En Grecia se aplicaba la pena de muerte con la espada, el lazo o la cicuta a los sacrílegos, conspiradores, desertores, a los impíos que eran condenados a morir de hambre y a los suicidas, como no era posible castigarlos en vida, le cortaban al cadáver la mano derecha!

Los Romanos abusaron también de la pena de muerte castigando con ella a nobles y plebeyos aunque con distinto suplicio, hasta la publicación de las leyes de 12 Tablas que castigaba por igual. La pena de muerte se aplicaba indistintamente al delincuente contra la vida o la propiedad, al incendiario, al testigo falso, al esclavo sorprendido en un robo y sobre todo al parricida.

La ley Pompeya llegó a disponer: que al parricida se lo meta en un saco junto con un perro, un mono, un gallo y una víbora! La estrangulación y el fuego eran los suplicios más usados en Roma.

Todos estos refinamientos pasaron a los germanos y los galos y demás pueblos dominados por Roma; siguiendo el abuso de la aplicación de la pena de muerte en todas las naciones, hasta alcanzar su mayor encumbración en la Edad Media. La Inquisición solamente produjo más de 8000 ejecuciones!

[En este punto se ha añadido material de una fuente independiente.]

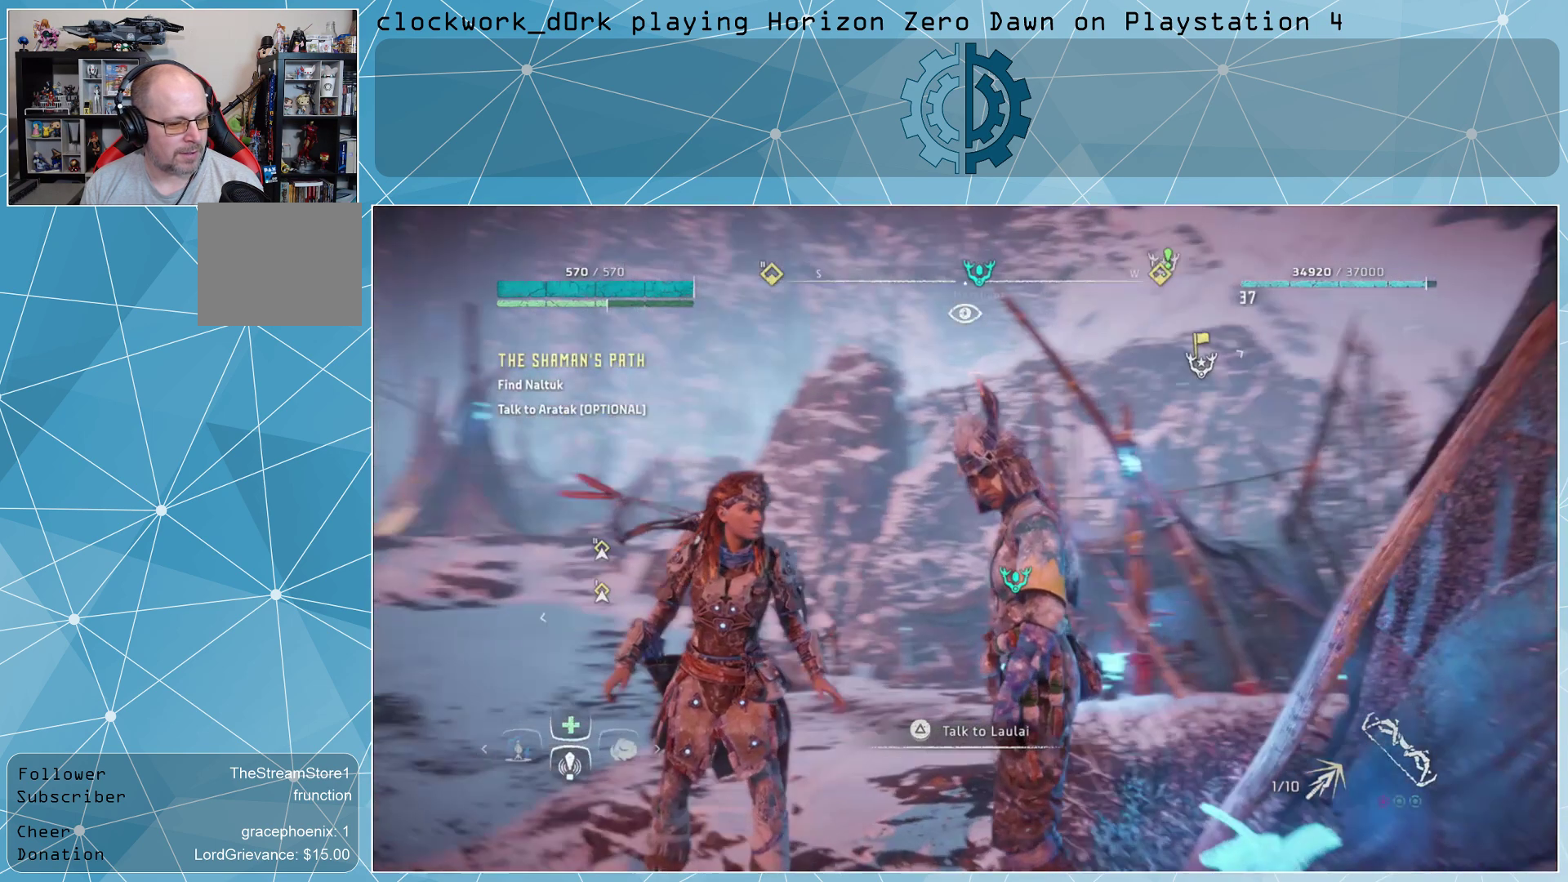
{"buttons": [], "left_stick": "center", "right_stick": "center", "events": [[233, "right_stick", "center"]]}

Felizmente y aún cuando no fue un movimiento general, en muchas naciones, en la edad moderna, se moderó y restringió el gran abuso que había llegado a hacerse de este castigo, el más grande que es dado a los hombres imponer.

Las doctrinas antiguas debían sin embargo modificarse, con el avance resuelto de la civilización de las naciones europeas en los últimos siglos, una vez que se formaron definitivamente y se organizaron las sociedades, sobre bases más racionales y científicas.

Fue pues un acontecimiento para los legisladores del siglo pasado la aparición de las doctrinas de Beccaria, que fueron el punto de partida y habían de conducir a la reforma de la legislación penal.

Es verdad que al principio la obra de este autor fue recibida con desdén pues los criminalistas eran refractarios a que se introdujeran reformas fundamentales en leyes ya arraigadas y sancionadas por el uso desde tiempo inmemorial. Pero pocos años después se levantó en Europa un clamor general contra los conjuntos de leyes penales en uso y contra las instituciones que les prestaban protección.

Los sentimientos humanitarios que consigna el Derecho Natural despertaron en el corazón de muchos legisladores, que iniciaron su propaganda de protesta contra castigos que inhumanamente violaban leyes elementales, con los tormentos inquisitoriales, las mutilaciones y suplicios, que so pretexto de agravar la pena de muerte, sólo conseguían dar espectáculos repugnantes sin mayor resultado para la humanidad.

Las ideas modernas sobre la penalidad se abrieron camino rápidamente y algunos países abolieron la pena de muerte de su legislación penal.

Los mismos romanos en una época la abolieron con la ley Porcia, en los prósperos tiempos de la República, y sólo la aparición de los Emperadores Sanguinarios la incorporó de nuevo a la legislación.

Isabel de Rusia, la Humanitaria, era adversa a la aplicación de la pena de muerte y puede decirse que durante su reinado se abolió.

¿De qué sirve un hombre muerto?, decía aquella soberana, aún con un criminal vivo algo puede hacerse, tengo horror a las ejecuciones. Mientras el culpable viva hay esperanza de enmendarlo, se le privará la libertad, y se le destinará a labores pesadas, y siempre puede conseguirse de él algo más que con la muerte.

En Francia fue donde la discusión llegó a apasionar a mayor número de jurisconsultos, extremándose el tema con la formación de dos escuelas opuestas.

La República de 1791 llegó a abolir la pena de muerte, pero Napoleón volvió a establecerla como uno de los principios conservadores de la antigua legislación.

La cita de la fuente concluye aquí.